Le cherche-bonheur

Michael Zadoorian

10-18

  • Conseillé par
    27 mars 2013

    coup de coeur

    John et Ella sont un couple d'octogénaires. Il est atteint d'Alzheimer, elle souffre d'un cancer et se déplace désormais en déambulateur.

    Prétendre que John est légèrement sénile, c'est comme dire que j'ai un léger cancer.

    Malgré l'avis des médecins et de leurs deux enfants, Ella a décidé de sortir une dernière fois le Cherche-bonheur, ce camping-car qui les a menés sur les routes américaines et de faire la route 66 de bout en bout.

    Quelle femme que cette Ella et quel grand roman que celui-ci! Il regroupe des thèmes qui me sont chers et tant de phrases m'ont paru familières. La peur de vieillir mal (plus que celle de mourir) m'a toujours angoissée. Je crains la dépendance, la mienne et celle des autres. Ella ne la craint pas, elle la refuse tout simplement et elle finit sa vie qui peut paraître ordinaire sur une rébellion. Ce roman nous parle de l'acharnement à vouloir maintenir en vie:

    ...les toubibs aspirent à sauver les gens mais quand on parle d'un individu de quatre-vingt printemps, que reste-t'il à sauver bon sang? A quoi ça rime de la charcuter?

    Bien sûr, sur le principe, nous sommes sans doute tous d'accord mais Ella nous montre l'angoisse de ses enfants et on sait bien que nos parents, on a tendance à vouloir partager le plus longtemps possible des moments, mêmes difficiles, avec eux. Ella et John ont été très amis avec un couple dont la femme est morte et dont le mari a fini en maison spécialisée. John a alors fait promettre à sa femme de ne jamais le mettre dans une telle institution. De toutes façons, il avait dit qu'il se suiciderait avant. Mais comment se suicider quand on oublie où est l'arme et que quelques minutes après avoir pensé à un tel projet, on l'oublie même totalement? De moments tragiques, Michael Zadoorian fait des scénettes drôles et tendres et on se surprend à sourire. Quand John prend un jeune couple pour la famille de sa fille, c'est affreux et pourtant, ça devient un bel instant émouvant. Entre Ella, John et leurs enfants, les rôles sont désormais inversés. Ce sont les enfants qui menacent les parents de les dénoncer à la police s'ils n'arrêtent pas leurs bêtises mais de part et d'autre, on sent beaucoup de tendresse. J'ai beaucoup aimé la façon dont Ella parle de son rôle de parent:

    Les parents ont sans cesse l'obligation de démontrer qu'ils sont moins crétins que ce qu'imaginent leurs enfants, même lorsqu'ils sont sortis de l'adolescence.

    Il me restera de ce roman les soirées diapos porteuses de souvenirs,

    Ce soir nous projetons sur sur le flanc de notre camping-car des photos des enfants qui me manquent tant, qui me manquent depuis qu'ils ont quitté la maison il y a de ça plusieurs dizaines d'année (une phrase qui me donne les larmes aux yeux rien qu'à l'écrire)

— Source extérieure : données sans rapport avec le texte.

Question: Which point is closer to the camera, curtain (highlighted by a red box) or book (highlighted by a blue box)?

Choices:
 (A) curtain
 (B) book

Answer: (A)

    ou celle de John promenant toujours le même livre:

    Il doit avoir l'impression de le découvrir à chaque fois. C'est sûr, vu comme ça, nous faisons de grosses économies sur les livres.

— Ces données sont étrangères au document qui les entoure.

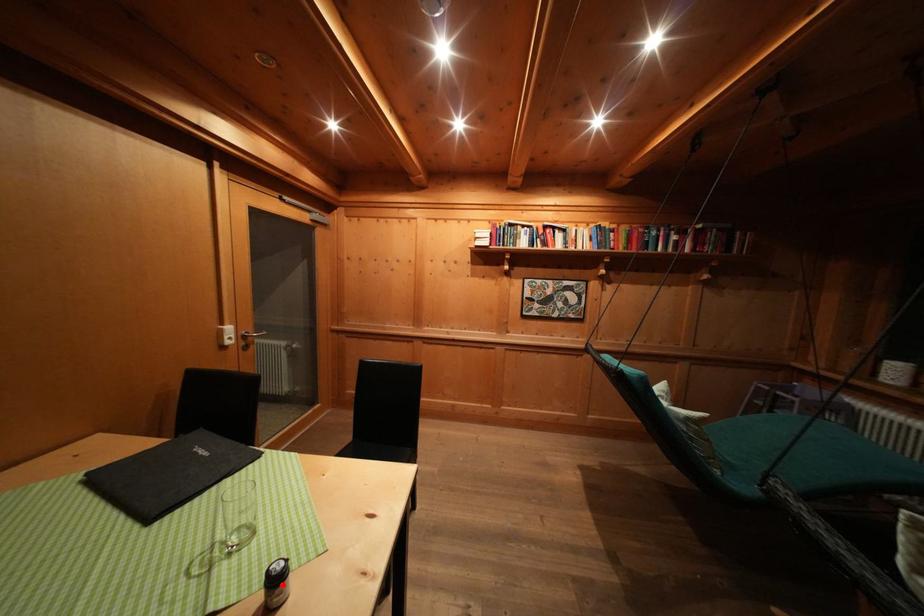
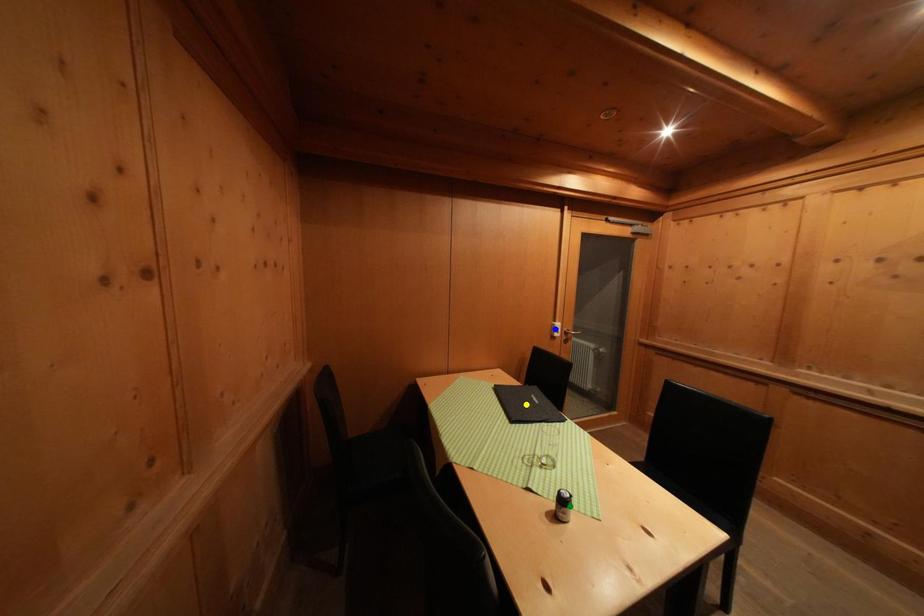
Question: I am providing you with two images of the same scene from different viewpoints. A red point is marked on the first image. You are given multiple points on the second image. In image 2, which mark is for the same physical point as the one in image 1?

Choices:
 (A) yellow point
 (B) blue point
 (C) green point

Answer: (C)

    ou encore de John laçant les chaussures de sa femme sans qu'elle ne le lui ai demandé. Me restera surtout longtemps l'image d'une femme qui ne veut pas être séparée de l'homme qu'elle aime alors que la société ne peut lui offrir une autre solution. Il se trouve que l'an dernier, je me suis rendue compte, à travers un exemple concret, que deux personnes qui ont vécu toute leur vie ensemble peuvent être séparées faute de ne pas souffrir du même type de maladie. Ce roman a sans aucun doute touché des cordes très sensibles en moi et j'éprouve la même émotion à finir ce billet que je n'en ai eu à lire cette merveille qui est pour moi, avant tout, une superbe histoire d'amour ordinaire et l'histoire d'une femme qui se rebelle dignement contre notre société en choisissant sa vieillesse. Ceci-dit, ne craignez pas le pathos car il n'y en a pas dans ce roman, il y a de l'amour et une bonne dose d'humour. Et dire que la seule raison pour laquelle ce roman est arrivé entre mes mains, c'est parce que je l'ai échangé en vacances à l'hôtel où nous logions.